◆ Task item ◆
All that should be output is the block of lines below from the line with "Soyez le premier à déposer un avis !" to the line with "Комментарии загружаются. Пожалуйста, подожди", both included, exactly as written.
┄┄┄┄┄┄
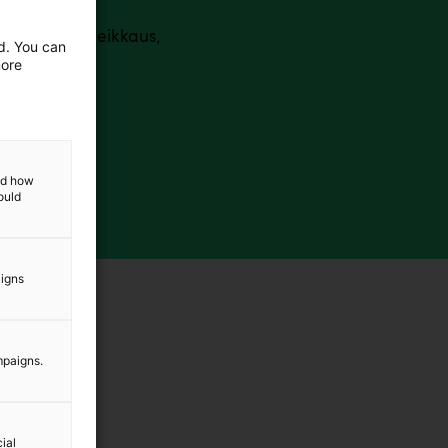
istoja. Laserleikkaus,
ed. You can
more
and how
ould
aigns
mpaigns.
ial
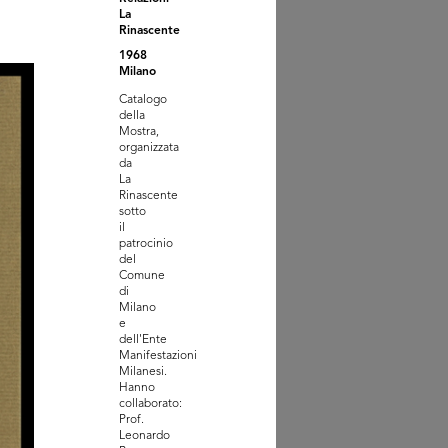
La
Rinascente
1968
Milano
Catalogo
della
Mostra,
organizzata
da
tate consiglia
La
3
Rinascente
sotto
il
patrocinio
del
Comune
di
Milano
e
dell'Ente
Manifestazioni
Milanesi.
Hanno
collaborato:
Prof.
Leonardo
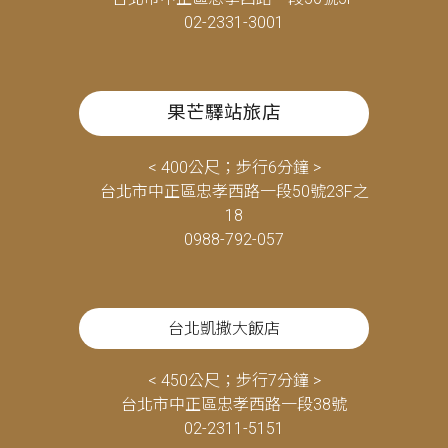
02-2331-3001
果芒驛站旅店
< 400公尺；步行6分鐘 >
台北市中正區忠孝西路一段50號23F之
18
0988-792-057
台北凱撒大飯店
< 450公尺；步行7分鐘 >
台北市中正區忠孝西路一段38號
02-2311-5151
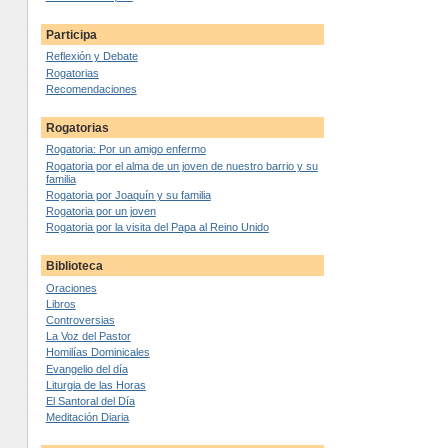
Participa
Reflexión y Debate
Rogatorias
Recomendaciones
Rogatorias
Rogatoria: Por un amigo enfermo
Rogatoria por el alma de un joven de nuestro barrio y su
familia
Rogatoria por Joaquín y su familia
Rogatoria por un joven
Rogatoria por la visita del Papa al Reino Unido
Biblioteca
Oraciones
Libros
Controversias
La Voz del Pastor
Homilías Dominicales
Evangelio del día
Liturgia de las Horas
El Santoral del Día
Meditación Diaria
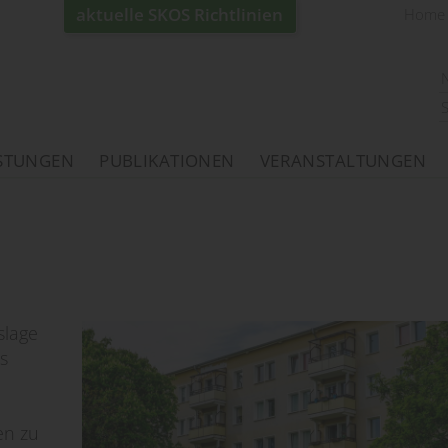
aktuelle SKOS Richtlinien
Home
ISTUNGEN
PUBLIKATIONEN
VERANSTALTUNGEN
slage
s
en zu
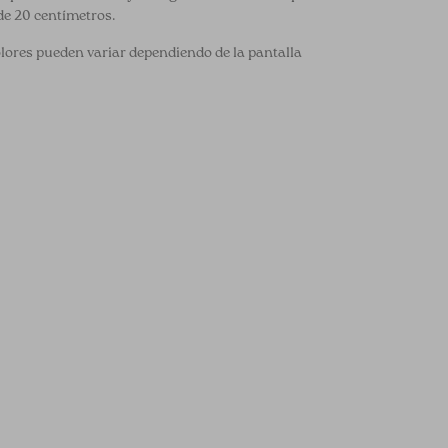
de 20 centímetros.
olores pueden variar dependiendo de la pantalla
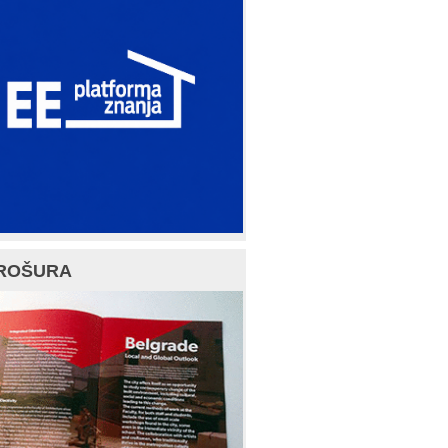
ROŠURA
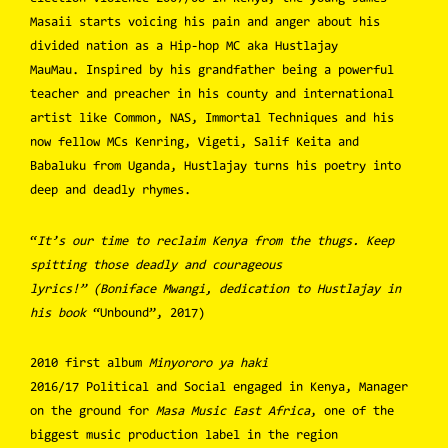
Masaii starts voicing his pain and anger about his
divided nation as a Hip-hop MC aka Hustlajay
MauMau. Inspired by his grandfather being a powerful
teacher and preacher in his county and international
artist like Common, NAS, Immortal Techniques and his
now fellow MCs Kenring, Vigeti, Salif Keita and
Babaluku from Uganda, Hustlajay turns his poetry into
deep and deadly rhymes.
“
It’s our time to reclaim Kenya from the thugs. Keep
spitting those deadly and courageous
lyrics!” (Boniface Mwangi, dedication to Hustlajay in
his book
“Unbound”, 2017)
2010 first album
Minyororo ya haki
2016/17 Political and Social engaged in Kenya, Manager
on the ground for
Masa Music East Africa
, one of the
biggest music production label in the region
┄┄┄┄┄┄
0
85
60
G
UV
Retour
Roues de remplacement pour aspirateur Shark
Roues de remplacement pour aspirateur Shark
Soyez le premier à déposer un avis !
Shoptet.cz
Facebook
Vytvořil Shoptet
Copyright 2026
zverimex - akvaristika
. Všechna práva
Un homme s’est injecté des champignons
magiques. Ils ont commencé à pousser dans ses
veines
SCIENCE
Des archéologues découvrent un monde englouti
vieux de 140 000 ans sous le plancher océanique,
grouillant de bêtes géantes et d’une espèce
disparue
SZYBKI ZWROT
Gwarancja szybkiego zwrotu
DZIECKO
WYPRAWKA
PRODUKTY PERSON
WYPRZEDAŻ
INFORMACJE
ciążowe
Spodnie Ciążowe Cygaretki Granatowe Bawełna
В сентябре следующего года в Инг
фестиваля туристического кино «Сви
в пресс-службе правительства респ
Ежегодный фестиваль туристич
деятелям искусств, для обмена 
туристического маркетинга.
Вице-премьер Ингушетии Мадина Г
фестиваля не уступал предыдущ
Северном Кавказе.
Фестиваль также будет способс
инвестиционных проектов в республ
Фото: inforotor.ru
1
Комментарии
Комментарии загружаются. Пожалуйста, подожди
┄┄┄┄┄┄
◆ Answer to the exercise ◆
Soyez le premier à déposer un avis !
Shoptet.cz
Facebook
Vytvořil Shoptet
Copyright 2026
zverimex - akvaristika
. Všechna práva
Un homme s’est injecté des champignons
magiques. Ils ont commencé à pousser dans ses
veines
SCIENCE
Des archéologues découvrent un monde englouti
vieux de 140 000 ans sous le plancher océanique,
grouillant de bêtes géantes et d’une espèce
disparue
SZYBKI ZWROT
Gwarancja szybkiego zwrotu
DZIECKO
WYPRAWKA
PRODUKTY PERSON
WYPRZEDAŻ
INFORMACJE
ciążowe
Spodnie Ciążowe Cygaretki Granatowe Bawełna
В сентябре следующего года в Инг
фестиваля туристического кино «Сви
в пресс-службе правительства респ
Ежегодный фестиваль туристич
деятелям искусств, для обмена 
туристического маркетинга.
Вице-премьер Ингушетии Мадина Г
фестиваля не уступал предыдущ
Северном Кавказе.
Фестиваль также будет способс
инвестиционных проектов в республ
Фото: inforotor.ru
1
Комментарии
Комментарии загружаются. Пожалуйста, подожди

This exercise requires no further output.